**Job:**
Reproduce the data below, exchanging every instance of "Toulouse" for "Lyon" and leaving all other text unchanged.

= Beginning of Section =

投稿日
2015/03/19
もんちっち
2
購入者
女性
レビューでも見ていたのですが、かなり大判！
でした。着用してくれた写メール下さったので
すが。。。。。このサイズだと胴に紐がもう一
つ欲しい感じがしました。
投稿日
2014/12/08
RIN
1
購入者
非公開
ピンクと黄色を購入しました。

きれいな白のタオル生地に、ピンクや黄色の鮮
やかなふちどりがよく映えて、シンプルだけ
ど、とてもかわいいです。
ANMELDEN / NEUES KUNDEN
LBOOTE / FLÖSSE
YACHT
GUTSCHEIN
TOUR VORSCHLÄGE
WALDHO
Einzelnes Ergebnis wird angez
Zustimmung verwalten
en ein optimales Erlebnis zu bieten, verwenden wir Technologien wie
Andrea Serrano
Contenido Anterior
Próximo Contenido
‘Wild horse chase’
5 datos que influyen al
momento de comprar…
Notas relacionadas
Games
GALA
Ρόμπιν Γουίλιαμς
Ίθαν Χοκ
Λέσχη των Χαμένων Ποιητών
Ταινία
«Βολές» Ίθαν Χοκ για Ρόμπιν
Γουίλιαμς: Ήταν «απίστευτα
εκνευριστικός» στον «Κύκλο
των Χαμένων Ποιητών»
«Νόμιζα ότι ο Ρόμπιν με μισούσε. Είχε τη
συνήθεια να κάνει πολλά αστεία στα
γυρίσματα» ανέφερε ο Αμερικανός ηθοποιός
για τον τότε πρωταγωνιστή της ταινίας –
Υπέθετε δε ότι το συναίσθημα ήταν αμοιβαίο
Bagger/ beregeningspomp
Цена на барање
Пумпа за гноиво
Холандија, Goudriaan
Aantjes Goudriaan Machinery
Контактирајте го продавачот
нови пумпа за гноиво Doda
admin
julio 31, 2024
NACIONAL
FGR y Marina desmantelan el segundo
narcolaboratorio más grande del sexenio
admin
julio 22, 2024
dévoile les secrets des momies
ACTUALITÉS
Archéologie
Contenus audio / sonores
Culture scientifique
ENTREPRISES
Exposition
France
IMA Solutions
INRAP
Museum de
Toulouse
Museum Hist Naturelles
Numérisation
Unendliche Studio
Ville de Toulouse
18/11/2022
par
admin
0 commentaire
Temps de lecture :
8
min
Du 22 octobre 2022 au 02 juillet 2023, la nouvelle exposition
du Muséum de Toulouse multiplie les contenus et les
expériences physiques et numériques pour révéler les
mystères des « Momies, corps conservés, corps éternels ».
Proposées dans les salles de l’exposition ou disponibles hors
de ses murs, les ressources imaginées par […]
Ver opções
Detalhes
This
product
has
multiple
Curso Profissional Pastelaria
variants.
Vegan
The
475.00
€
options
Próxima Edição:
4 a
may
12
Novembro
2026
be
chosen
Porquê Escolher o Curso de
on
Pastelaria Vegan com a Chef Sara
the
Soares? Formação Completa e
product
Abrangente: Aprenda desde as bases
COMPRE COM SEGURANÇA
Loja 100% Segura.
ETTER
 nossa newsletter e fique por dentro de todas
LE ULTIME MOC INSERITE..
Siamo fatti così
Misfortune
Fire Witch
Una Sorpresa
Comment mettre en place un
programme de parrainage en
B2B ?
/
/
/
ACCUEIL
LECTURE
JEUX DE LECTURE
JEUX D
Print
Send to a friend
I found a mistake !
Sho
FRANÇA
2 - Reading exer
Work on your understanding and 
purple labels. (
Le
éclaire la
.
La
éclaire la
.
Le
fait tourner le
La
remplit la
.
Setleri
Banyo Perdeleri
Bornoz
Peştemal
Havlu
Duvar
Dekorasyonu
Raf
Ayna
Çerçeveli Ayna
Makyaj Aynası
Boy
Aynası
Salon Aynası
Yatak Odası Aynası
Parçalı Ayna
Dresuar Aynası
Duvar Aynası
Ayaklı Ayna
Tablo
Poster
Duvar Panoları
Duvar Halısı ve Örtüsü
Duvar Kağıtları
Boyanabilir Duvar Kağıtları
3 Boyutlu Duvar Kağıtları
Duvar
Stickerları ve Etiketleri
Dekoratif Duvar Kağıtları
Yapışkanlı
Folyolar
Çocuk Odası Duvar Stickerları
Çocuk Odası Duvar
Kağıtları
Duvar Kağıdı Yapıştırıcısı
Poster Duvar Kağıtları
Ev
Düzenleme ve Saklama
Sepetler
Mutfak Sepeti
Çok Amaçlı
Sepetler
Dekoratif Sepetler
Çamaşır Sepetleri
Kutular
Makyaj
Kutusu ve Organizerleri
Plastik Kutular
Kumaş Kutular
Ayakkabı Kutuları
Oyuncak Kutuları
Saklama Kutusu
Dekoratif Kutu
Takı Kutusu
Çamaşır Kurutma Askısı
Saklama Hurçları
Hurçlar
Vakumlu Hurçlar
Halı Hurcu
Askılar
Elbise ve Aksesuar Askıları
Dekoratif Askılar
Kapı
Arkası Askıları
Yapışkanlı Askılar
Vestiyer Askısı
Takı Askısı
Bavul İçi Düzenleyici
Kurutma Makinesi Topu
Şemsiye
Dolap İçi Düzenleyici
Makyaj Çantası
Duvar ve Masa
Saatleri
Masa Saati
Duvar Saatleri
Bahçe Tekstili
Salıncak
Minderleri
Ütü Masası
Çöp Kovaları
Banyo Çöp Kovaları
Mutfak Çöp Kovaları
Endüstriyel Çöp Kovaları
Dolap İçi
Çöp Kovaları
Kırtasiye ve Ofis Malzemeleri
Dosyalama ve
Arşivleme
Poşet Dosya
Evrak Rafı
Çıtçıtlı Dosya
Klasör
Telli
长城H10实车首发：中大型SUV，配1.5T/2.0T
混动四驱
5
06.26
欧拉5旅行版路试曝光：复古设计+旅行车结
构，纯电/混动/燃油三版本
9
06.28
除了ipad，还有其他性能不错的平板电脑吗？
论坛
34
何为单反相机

= End of Section =

**Task solution:**
投稿日
2015/03/19
もんちっち
2
購入者
女性
レビューでも見ていたのですが、かなり大判！
でした。着用してくれた写メール下さったので
すが。。。。。このサイズだと胴に紐がもう一
つ欲しい感じがしました。
投稿日
2014/12/08
RIN
1
購入者
非公開
ピンクと黄色を購入しました。

きれいな白のタオル生地に、ピンクや黄色の鮮
やかなふちどりがよく映えて、シンプルだけ
ど、とてもかわいいです。
ANMELDEN / NEUES KUNDEN
LBOOTE / FLÖSSE
YACHT
GUTSCHEIN
TOUR VORSCHLÄGE
WALDHO
Einzelnes Ergebnis wird angez
Zustimmung verwalten
en ein optimales Erlebnis zu bieten, verwenden wir Technologien wie
Andrea Serrano
Contenido Anterior
Próximo Contenido
‘Wild horse chase’
5 datos que influyen al
momento de comprar…
Notas relacionadas
Games
GALA
Ρόμπιν Γουίλιαμς
Ίθαν Χοκ
Λέσχη των Χαμένων Ποιητών
Ταινία
«Βολές» Ίθαν Χοκ για Ρόμπιν
Γουίλιαμς: Ήταν «απίστευτα
εκνευριστικός» στον «Κύκλο
των Χαμένων Ποιητών»
«Νόμιζα ότι ο Ρόμπιν με μισούσε. Είχε τη
συνήθεια να κάνει πολλά αστεία στα
γυρίσματα» ανέφερε ο Αμερικανός ηθοποιός
για τον τότε πρωταγωνιστή της ταινίας –
Υπέθετε δε ότι το συναίσθημα ήταν αμοιβαίο
Bagger/ beregeningspomp
Цена на барање
Пумпа за гноиво
Холандија, Goudriaan
Aantjes Goudriaan Machinery
Контактирајте го продавачот
нови пумпа за гноиво Doda
admin
julio 31, 2024
NACIONAL
FGR y Marina desmantelan el segundo
narcolaboratorio más grande del sexenio
admin
julio 22, 2024
dévoile les secrets des momies
ACTUALITÉS
Archéologie
Contenus audio / sonores
Culture scientifique
ENTREPRISES
Exposition
France
IMA Solutions
INRAP
Museum de
Lyon
Museum Hist Naturelles
Numérisation
Unendliche Studio
Ville de Lyon
18/11/2022
par
admin
0 commentaire
Temps de lecture :
8
min
Du 22 octobre 2022 au 02 juillet 2023, la nouvelle exposition
du Muséum de Lyon multiplie les contenus et les
expériences physiques et numériques pour révéler les
mystères des « Momies, corps conservés, corps éternels ».
Proposées dans les salles de l’exposition ou disponibles hors
de ses murs, les ressources imaginées par […]
Ver opções
Detalhes
This
product
has
multiple
Curso Profissional Pastelaria
variants.
Vegan
The
475.00
€
options
Próxima Edição:
4 a
may
12
Novembro
2026
be
chosen
Porquê Escolher o Curso de
on
Pastelaria Vegan com a Chef Sara
the
Soares? Formação Completa e
product
Abrangente: Aprenda desde as bases
COMPRE COM SEGURANÇA
Loja 100% Segura.
ETTER
 nossa newsletter e fique por dentro de todas
LE ULTIME MOC INSERITE..
Siamo fatti così
Misfortune
Fire Witch
Una Sorpresa
Comment mettre en place un
programme de parrainage en
B2B ?
/
/
/
ACCUEIL
LECTURE
JEUX DE LECTURE
JEUX D
Print
Send to a friend
I found a mistake !
Sho
FRANÇA
2 - Reading exer
Work on your understanding and 
purple labels. (
Le
éclaire la
.
La
éclaire la
.
Le
fait tourner le
La
remplit la
.
Setleri
Banyo Perdeleri
Bornoz
Peştemal
Havlu
Duvar
Dekorasyonu
Raf
Ayna
Çerçeveli Ayna
Makyaj Aynası
Boy
Aynası
Salon Aynası
Yatak Odası Aynası
Parçalı Ayna
Dresuar Aynası
Duvar Aynası
Ayaklı Ayna
Tablo
Poster
Duvar Panoları
Duvar Halısı ve Örtüsü
Duvar Kağıtları
Boyanabilir Duvar Kağıtları
3 Boyutlu Duvar Kağıtları
Duvar
Stickerları ve Etiketleri
Dekoratif Duvar Kağıtları
Yapışkanlı
Folyolar
Çocuk Odası Duvar Stickerları
Çocuk Odası Duvar
Kağıtları
Duvar Kağıdı Yapıştırıcısı
Poster Duvar Kağıtları
Ev
Düzenleme ve Saklama
Sepetler
Mutfak Sepeti
Çok Amaçlı
Sepetler
Dekoratif Sepetler
Çamaşır Sepetleri
Kutular
Makyaj
Kutusu ve Organizerleri
Plastik Kutular
Kumaş Kutular
Ayakkabı Kutuları
Oyuncak Kutuları
Saklama Kutusu
Dekoratif Kutu
Takı Kutusu
Çamaşır Kurutma Askısı
Saklama Hurçları
Hurçlar
Vakumlu Hurçlar
Halı Hurcu
Askılar
Elbise ve Aksesuar Askıları
Dekoratif Askılar
Kapı
Arkası Askıları
Yapışkanlı Askılar
Vestiyer Askısı
Takı Askısı
Bavul İçi Düzenleyici
Kurutma Makinesi Topu
Şemsiye
Dolap İçi Düzenleyici
Makyaj Çantası
Duvar ve Masa
Saatleri
Masa Saati
Duvar Saatleri
Bahçe Tekstili
Salıncak
Minderleri
Ütü Masası
Çöp Kovaları
Banyo Çöp Kovaları
Mutfak Çöp Kovaları
Endüstriyel Çöp Kovaları
Dolap İçi
Çöp Kovaları
Kırtasiye ve Ofis Malzemeleri
Dosyalama ve
Arşivleme
Poşet Dosya
Evrak Rafı
Çıtçıtlı Dosya
Klasör
Telli
长城H10实车首发：中大型SUV，配1.5T/2.0T
混动四驱
5
06.26
欧拉5旅行版路试曝光：复古设计+旅行车结
构，纯电/混动/燃油三版本
9
06.28
除了ipad，还有其他性能不错的平板电脑吗？
论坛
34
何为单反相机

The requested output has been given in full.